Collected data
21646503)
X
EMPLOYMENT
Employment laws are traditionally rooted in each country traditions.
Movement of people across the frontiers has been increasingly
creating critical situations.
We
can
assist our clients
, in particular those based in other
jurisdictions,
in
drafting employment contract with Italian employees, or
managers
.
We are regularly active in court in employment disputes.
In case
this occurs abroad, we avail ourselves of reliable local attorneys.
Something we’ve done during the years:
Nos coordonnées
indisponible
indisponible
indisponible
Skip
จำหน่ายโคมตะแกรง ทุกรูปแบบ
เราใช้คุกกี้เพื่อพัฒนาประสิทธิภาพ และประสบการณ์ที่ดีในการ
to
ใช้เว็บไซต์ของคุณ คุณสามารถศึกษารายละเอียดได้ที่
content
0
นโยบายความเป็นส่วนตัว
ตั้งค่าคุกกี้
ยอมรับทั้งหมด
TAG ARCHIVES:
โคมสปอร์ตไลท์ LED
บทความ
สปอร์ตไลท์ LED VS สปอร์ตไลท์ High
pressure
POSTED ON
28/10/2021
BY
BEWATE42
...
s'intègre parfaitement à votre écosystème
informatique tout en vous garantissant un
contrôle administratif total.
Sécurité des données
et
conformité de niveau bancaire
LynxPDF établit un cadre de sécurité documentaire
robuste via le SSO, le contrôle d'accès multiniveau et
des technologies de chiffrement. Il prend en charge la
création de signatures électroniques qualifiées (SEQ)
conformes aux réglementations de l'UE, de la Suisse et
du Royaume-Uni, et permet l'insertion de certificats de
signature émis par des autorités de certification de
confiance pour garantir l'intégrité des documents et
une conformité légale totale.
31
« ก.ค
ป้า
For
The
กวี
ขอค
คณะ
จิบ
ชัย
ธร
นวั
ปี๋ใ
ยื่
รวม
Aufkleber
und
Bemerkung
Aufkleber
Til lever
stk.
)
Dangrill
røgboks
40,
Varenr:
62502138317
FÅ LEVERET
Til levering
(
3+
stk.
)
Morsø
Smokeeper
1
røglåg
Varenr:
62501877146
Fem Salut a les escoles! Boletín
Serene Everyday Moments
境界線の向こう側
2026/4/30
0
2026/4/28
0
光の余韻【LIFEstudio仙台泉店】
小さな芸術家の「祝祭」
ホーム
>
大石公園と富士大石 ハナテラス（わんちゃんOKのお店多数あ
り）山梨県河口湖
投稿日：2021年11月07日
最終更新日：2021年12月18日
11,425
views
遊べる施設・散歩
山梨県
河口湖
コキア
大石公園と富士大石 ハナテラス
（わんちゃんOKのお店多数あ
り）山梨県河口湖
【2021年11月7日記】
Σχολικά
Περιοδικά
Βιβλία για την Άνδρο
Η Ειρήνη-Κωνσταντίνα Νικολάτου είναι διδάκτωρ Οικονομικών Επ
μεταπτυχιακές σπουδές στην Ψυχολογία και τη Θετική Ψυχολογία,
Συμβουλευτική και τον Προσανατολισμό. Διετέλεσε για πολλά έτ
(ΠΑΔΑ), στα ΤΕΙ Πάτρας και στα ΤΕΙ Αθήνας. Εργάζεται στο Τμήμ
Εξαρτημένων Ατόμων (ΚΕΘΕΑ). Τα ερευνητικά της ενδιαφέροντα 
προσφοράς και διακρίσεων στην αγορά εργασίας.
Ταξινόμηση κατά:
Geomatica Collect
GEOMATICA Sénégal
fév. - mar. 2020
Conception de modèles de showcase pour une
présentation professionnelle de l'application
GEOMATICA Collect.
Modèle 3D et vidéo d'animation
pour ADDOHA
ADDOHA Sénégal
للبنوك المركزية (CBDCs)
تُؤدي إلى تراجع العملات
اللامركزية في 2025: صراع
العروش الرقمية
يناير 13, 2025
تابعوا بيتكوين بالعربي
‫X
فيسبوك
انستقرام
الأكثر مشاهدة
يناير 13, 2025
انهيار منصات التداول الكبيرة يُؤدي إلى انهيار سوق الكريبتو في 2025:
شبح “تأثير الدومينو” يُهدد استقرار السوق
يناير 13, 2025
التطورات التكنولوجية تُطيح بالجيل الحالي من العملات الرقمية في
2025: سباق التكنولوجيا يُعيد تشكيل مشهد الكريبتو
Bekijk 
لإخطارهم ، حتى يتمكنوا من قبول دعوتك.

[WHAT THIS TASK INVOLVES]: Select every line of the material that contains the word "العملات" and copy those lines.

[ANSWER TO THIS TASK]:
تُؤدي إلى تراجع العملات
التطورات التكنولوجية تُطيح بالجيل الحالي من العملات الرقمية في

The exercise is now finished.